## Exercise objective
Reproduce all of the records below word for word, but leave out the pictures.

## Information supplied
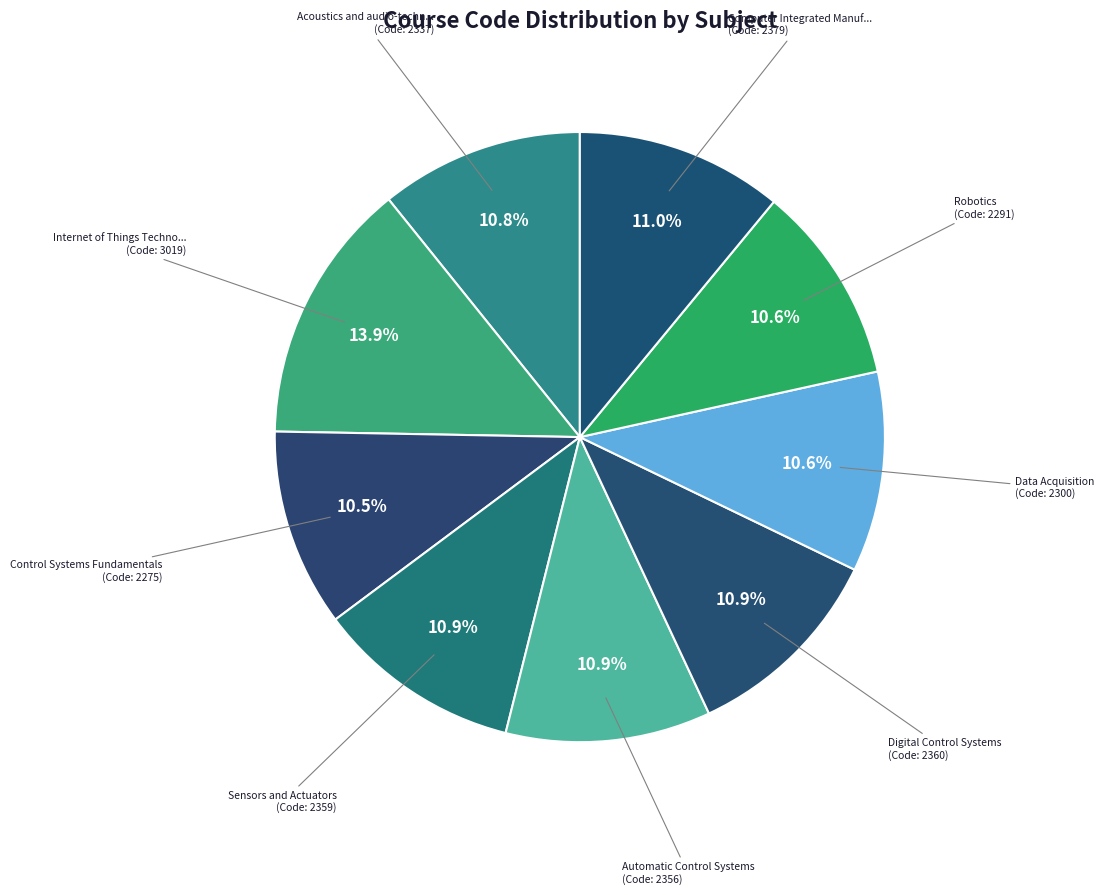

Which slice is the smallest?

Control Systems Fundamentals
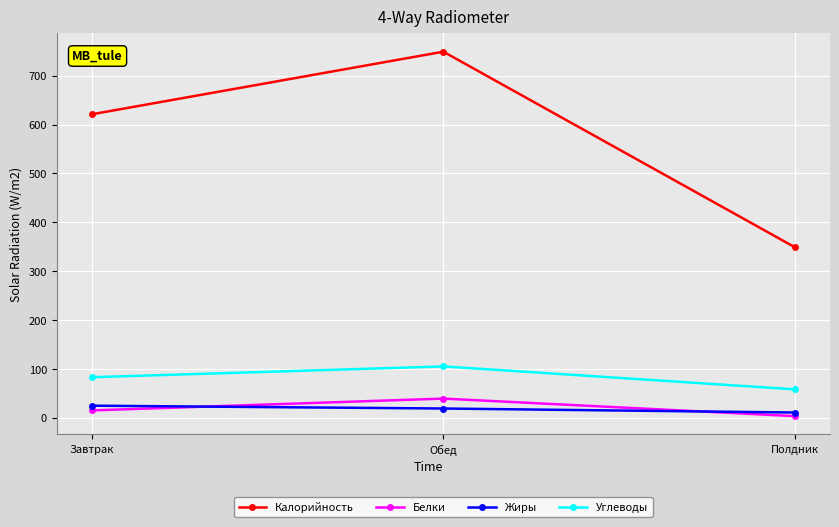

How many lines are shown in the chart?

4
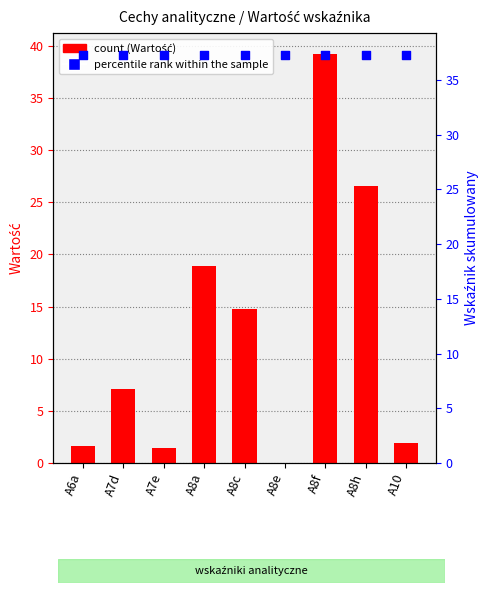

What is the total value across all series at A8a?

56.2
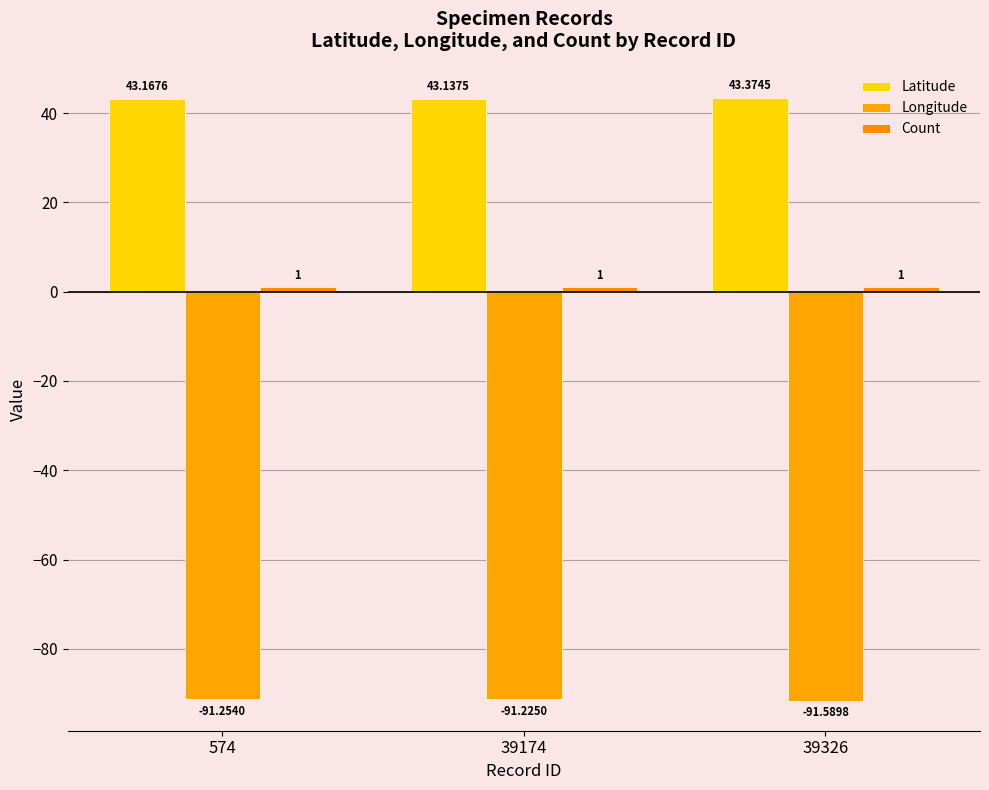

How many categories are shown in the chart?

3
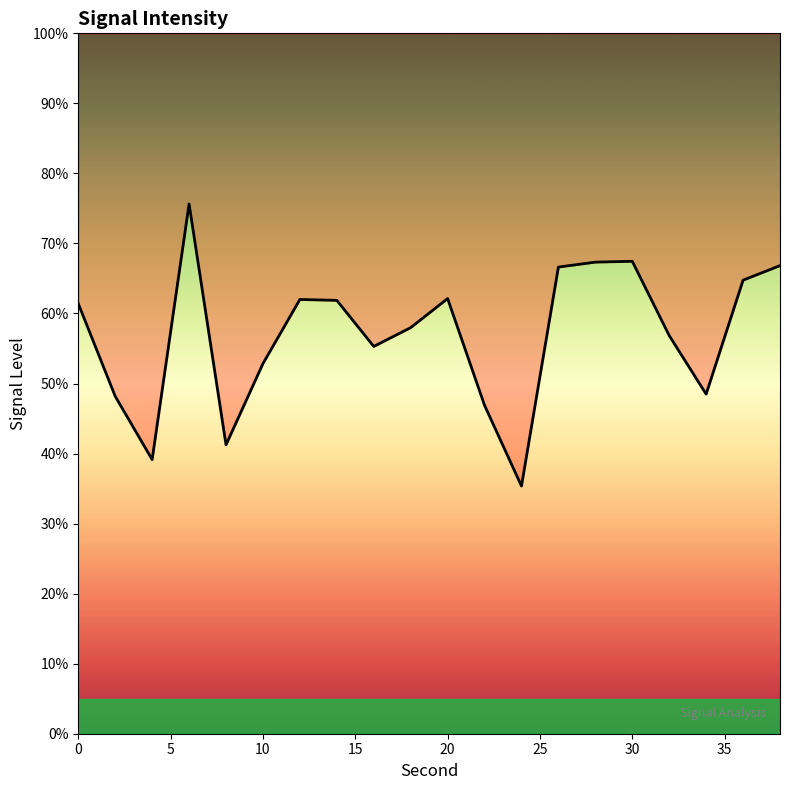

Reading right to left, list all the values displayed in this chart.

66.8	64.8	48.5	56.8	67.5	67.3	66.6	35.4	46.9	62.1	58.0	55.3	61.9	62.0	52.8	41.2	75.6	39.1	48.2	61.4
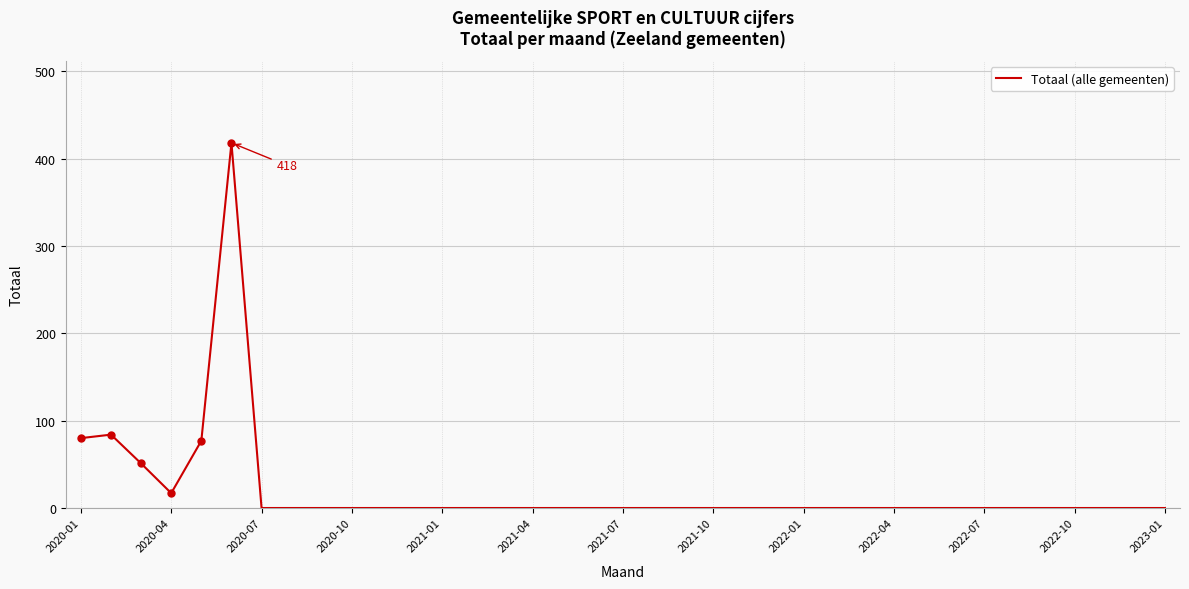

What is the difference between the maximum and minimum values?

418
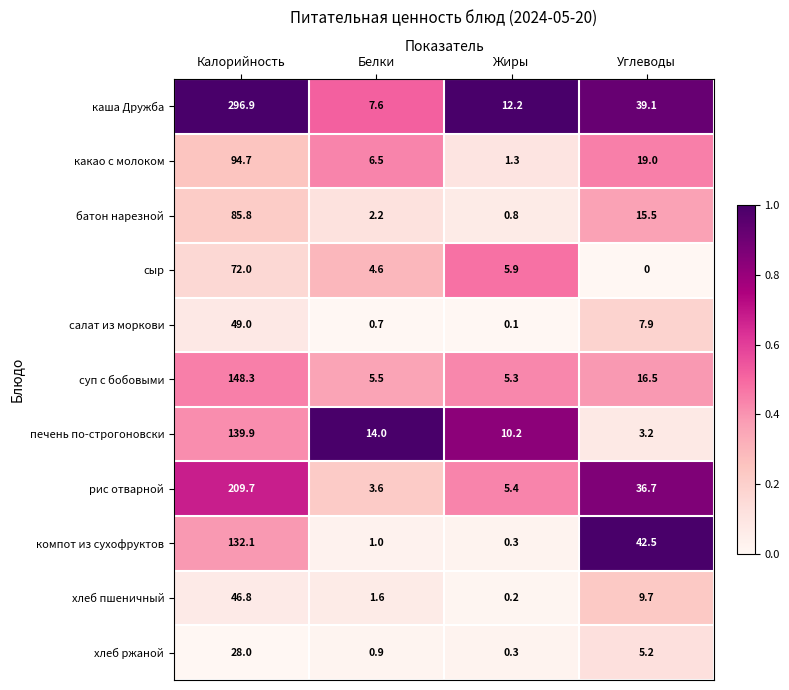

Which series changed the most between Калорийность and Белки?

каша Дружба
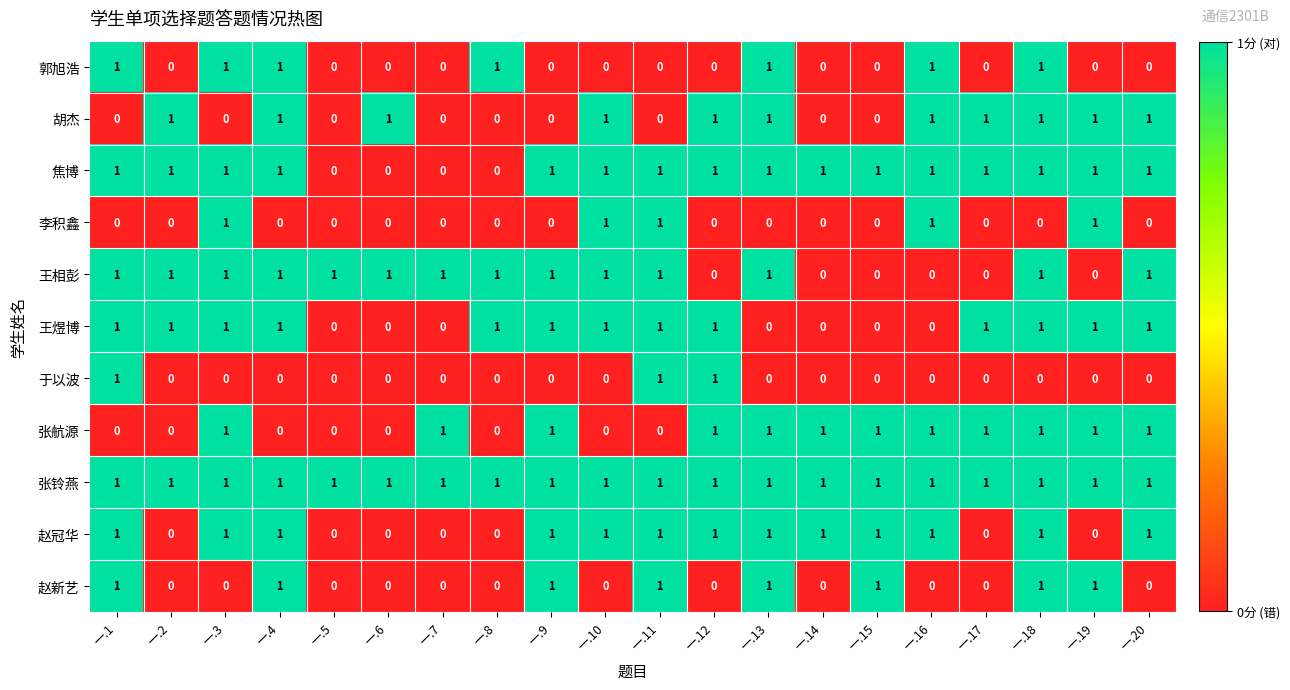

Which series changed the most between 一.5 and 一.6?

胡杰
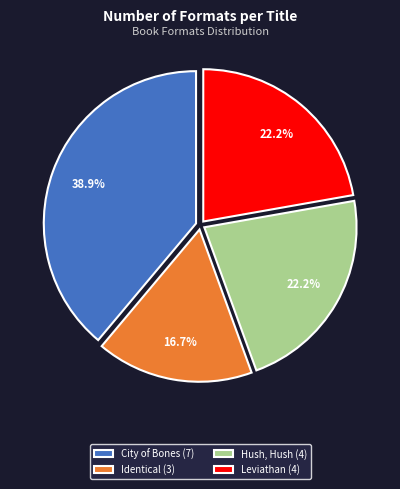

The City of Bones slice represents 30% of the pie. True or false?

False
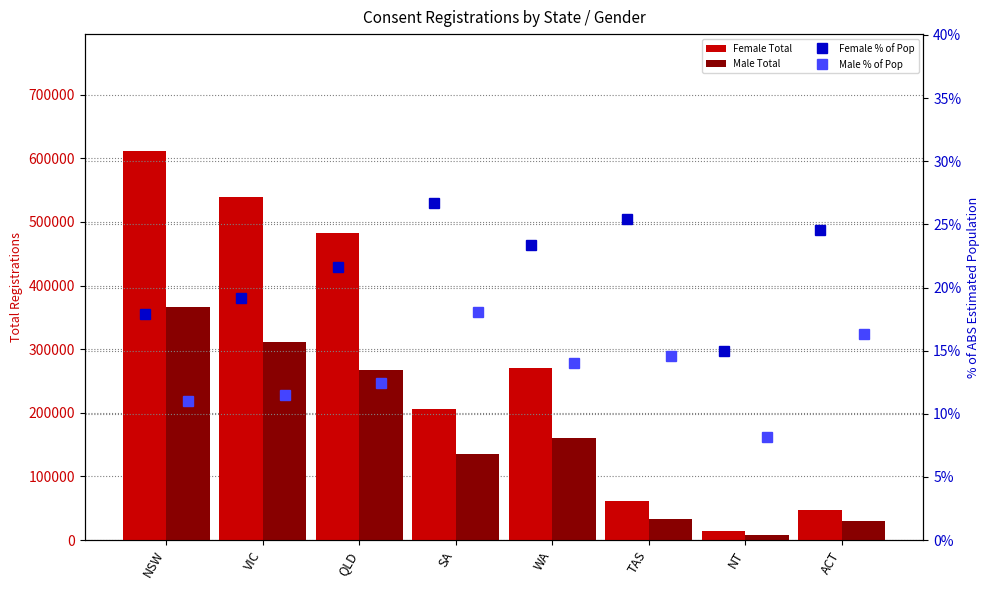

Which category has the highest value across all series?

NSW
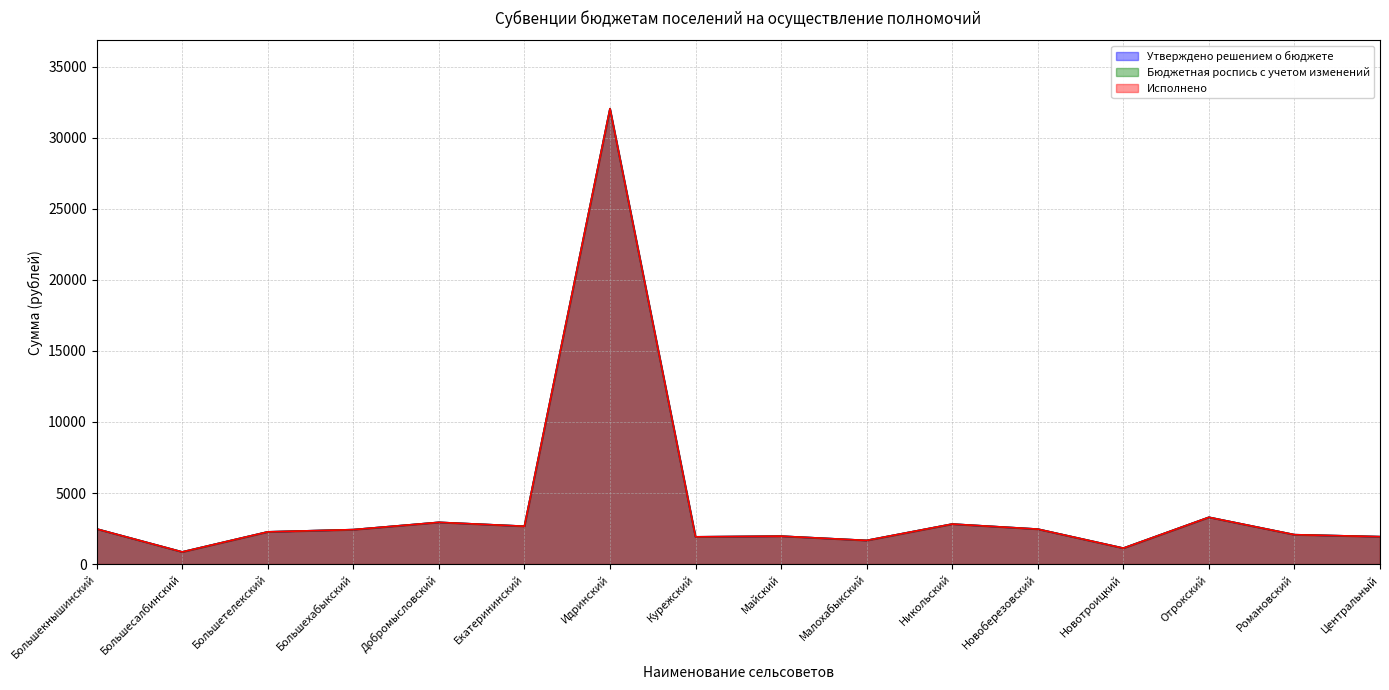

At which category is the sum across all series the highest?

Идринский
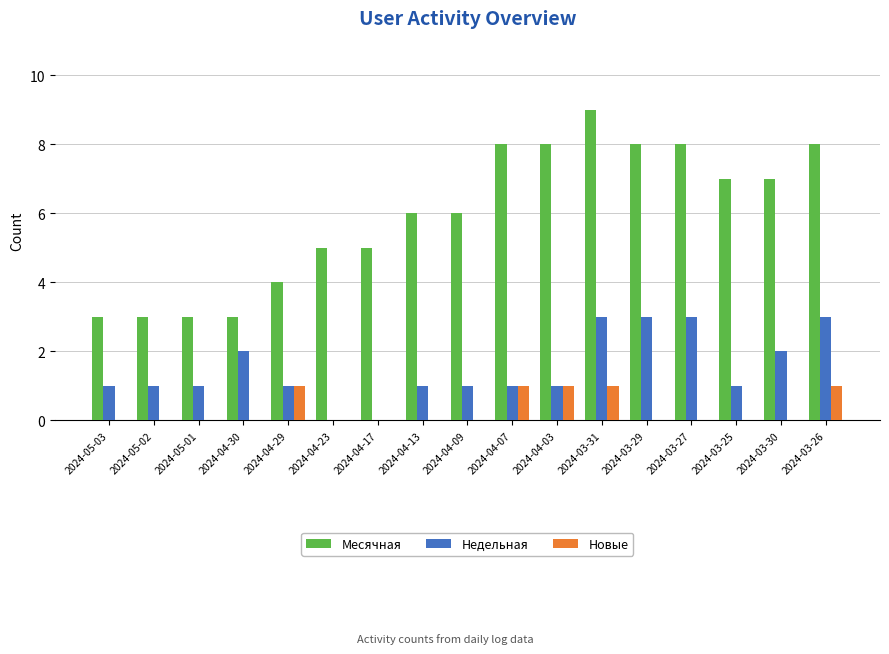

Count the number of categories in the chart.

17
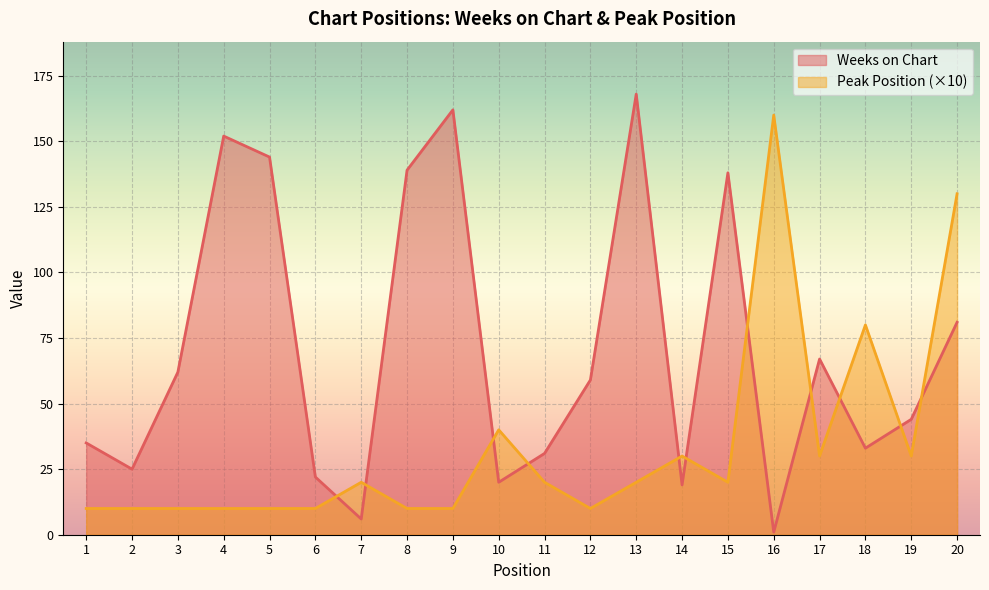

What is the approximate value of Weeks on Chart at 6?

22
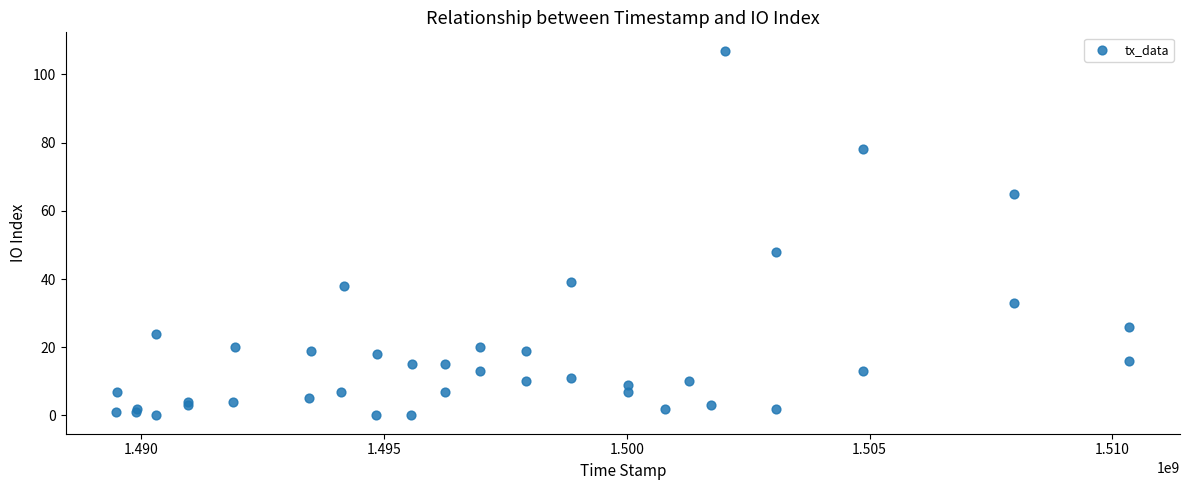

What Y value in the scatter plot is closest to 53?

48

## Response
Which slice is the smallest?

Control Systems Fundamentals

How many lines are shown in the chart?

4

What is the total value across all series at A8a?

56.2

How many categories are shown in the chart?

3

Reading right to left, list all the values displayed in this chart.

66.8	64.8	48.5	56.8	67.5	67.3	66.6	35.4	46.9	62.1	58.0	55.3	61.9	62.0	52.8	41.2	75.6	39.1	48.2	61.4

What is the difference between the maximum and minimum values?

418

Which series changed the most between Калорийность and Белки?

каша Дружба

Which series changed the most between 一.5 and 一.6?

胡杰

The City of Bones slice represents 30% of the pie. True or false?

False

Which category has the highest value across all series?

NSW

At which category is the sum across all series the highest?

Идринский

Count the number of categories in the chart.

17

What is the approximate value of Weeks on Chart at 6?

22

What Y value in the scatter plot is closest to 53?

48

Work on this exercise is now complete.